*Exercise input*.
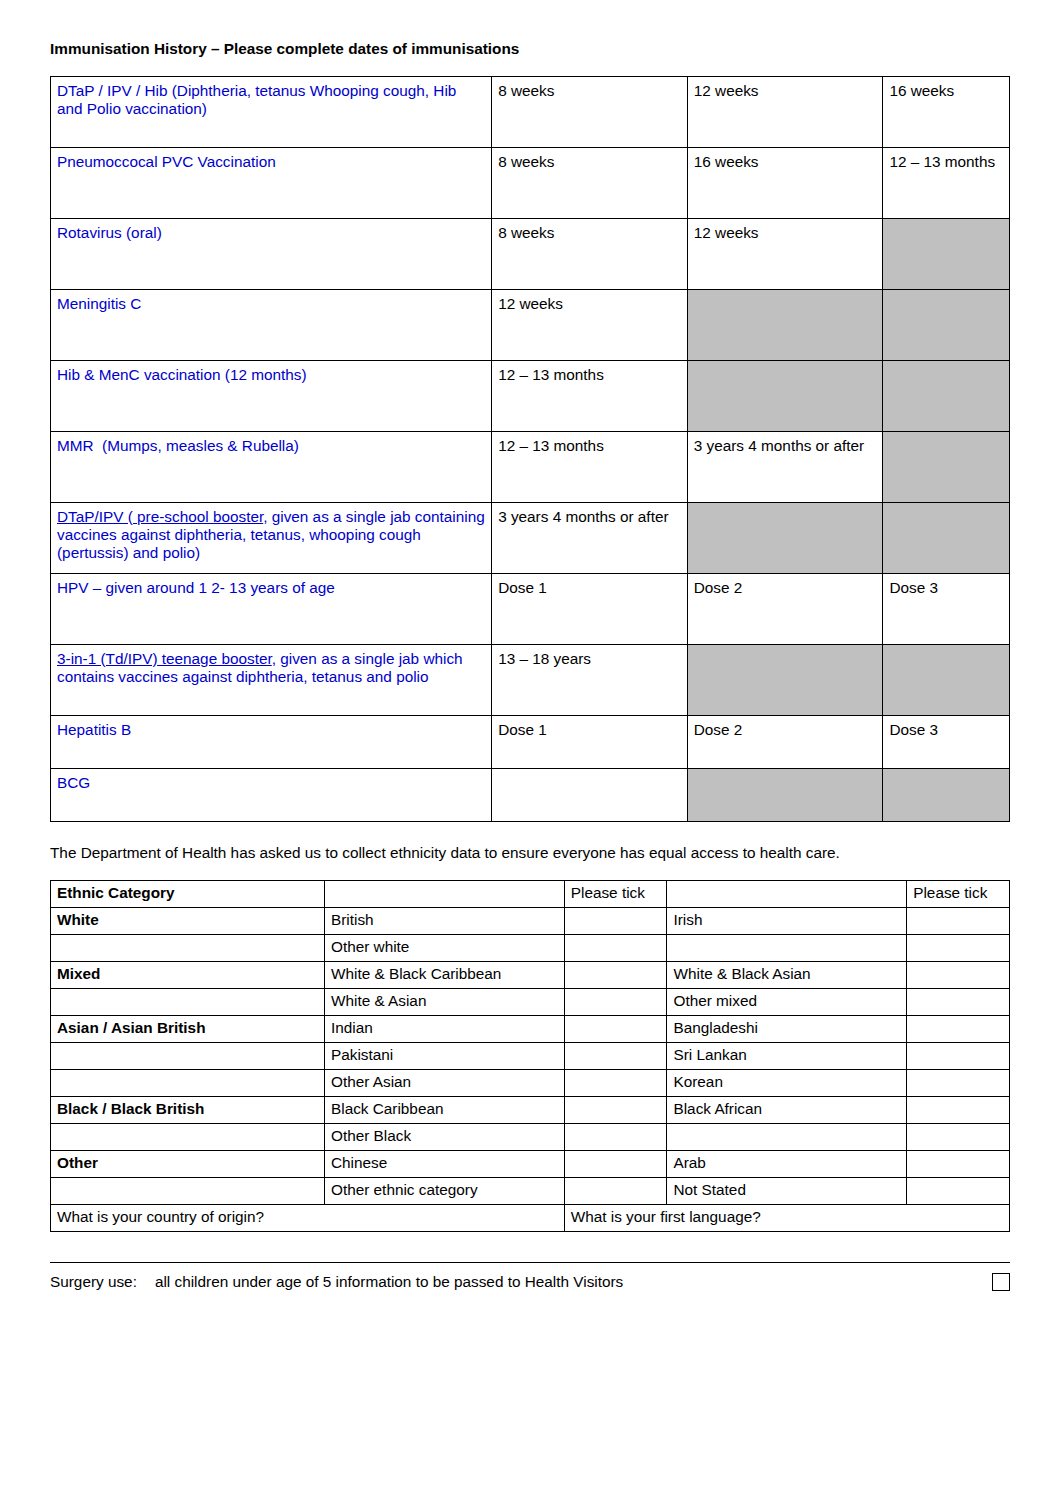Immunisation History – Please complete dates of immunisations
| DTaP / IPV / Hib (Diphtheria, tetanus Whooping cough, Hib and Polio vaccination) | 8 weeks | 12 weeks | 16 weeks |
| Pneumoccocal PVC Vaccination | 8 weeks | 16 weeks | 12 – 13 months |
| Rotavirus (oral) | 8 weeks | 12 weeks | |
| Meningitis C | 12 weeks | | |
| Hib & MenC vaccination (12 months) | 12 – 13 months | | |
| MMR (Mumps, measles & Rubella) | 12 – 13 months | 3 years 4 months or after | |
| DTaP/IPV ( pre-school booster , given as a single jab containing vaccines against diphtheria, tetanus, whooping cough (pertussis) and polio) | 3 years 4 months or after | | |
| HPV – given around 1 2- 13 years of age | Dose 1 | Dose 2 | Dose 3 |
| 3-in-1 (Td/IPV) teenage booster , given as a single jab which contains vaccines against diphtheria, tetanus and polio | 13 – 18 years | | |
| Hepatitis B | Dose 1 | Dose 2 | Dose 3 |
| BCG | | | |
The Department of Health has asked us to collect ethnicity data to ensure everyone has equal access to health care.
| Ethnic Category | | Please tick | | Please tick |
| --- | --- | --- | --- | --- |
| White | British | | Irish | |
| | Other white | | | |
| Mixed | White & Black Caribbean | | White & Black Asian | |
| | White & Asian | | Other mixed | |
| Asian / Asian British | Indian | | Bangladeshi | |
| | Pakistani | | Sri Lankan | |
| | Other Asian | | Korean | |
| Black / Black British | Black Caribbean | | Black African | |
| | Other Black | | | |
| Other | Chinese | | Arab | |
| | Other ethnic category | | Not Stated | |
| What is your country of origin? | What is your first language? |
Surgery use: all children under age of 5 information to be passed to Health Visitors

*Work order*. When you transcribe the lines above, keep every word exact but leave the pictures behind.

*Response to the exercise*.
Immunisation History – Please complete dates of immunisations
| DTaP / IPV / Hib (Diphtheria, tetanus Whooping cough, Hib and Polio vaccination) | 8 weeks | 12 weeks | 16 weeks |
| Pneumoccocal PVC Vaccination | 8 weeks | 16 weeks | 12 – 13 months |
| Rotavirus (oral) | 8 weeks | 12 weeks | |
| Meningitis C | 12 weeks | | |
| Hib & MenC vaccination (12 months) | 12 – 13 months | | |
| MMR (Mumps, measles & Rubella) | 12 – 13 months | 3 years 4 months or after | |
| DTaP/IPV ( pre-school booster , given as a single jab containing vaccines against diphtheria, tetanus, whooping cough (pertussis) and polio) | 3 years 4 months or after | | |
| HPV – given around 1 2- 13 years of age | Dose 1 | Dose 2 | Dose 3 |
| 3-in-1 (Td/IPV) teenage booster , given as a single jab which contains vaccines against diphtheria, tetanus and polio | 13 – 18 years | | |
| Hepatitis B | Dose 1 | Dose 2 | Dose 3 |
| BCG | | | |
The Department of Health has asked us to collect ethnicity data to ensure everyone has equal access to health care.
| Ethnic Category | | Please tick | | Please tick |
| --- | --- | --- | --- | --- |
| White | British | | Irish | |
| | Other white | | | |
| Mixed | White & Black Caribbean | | White & Black Asian | |
| | White & Asian | | Other mixed | |
| Asian / Asian British | Indian | | Bangladeshi | |
| | Pakistani | | Sri Lankan | |
| | Other Asian | | Korean | |
| Black / Black British | Black Caribbean | | Black African | |
| | Other Black | | | |
| Other | Chinese | | Arab | |
| | Other ethnic category | | Not Stated | |
| What is your country of origin? | What is your first language? |
Surgery use: all children under age of 5 information to be passed to Health Visitors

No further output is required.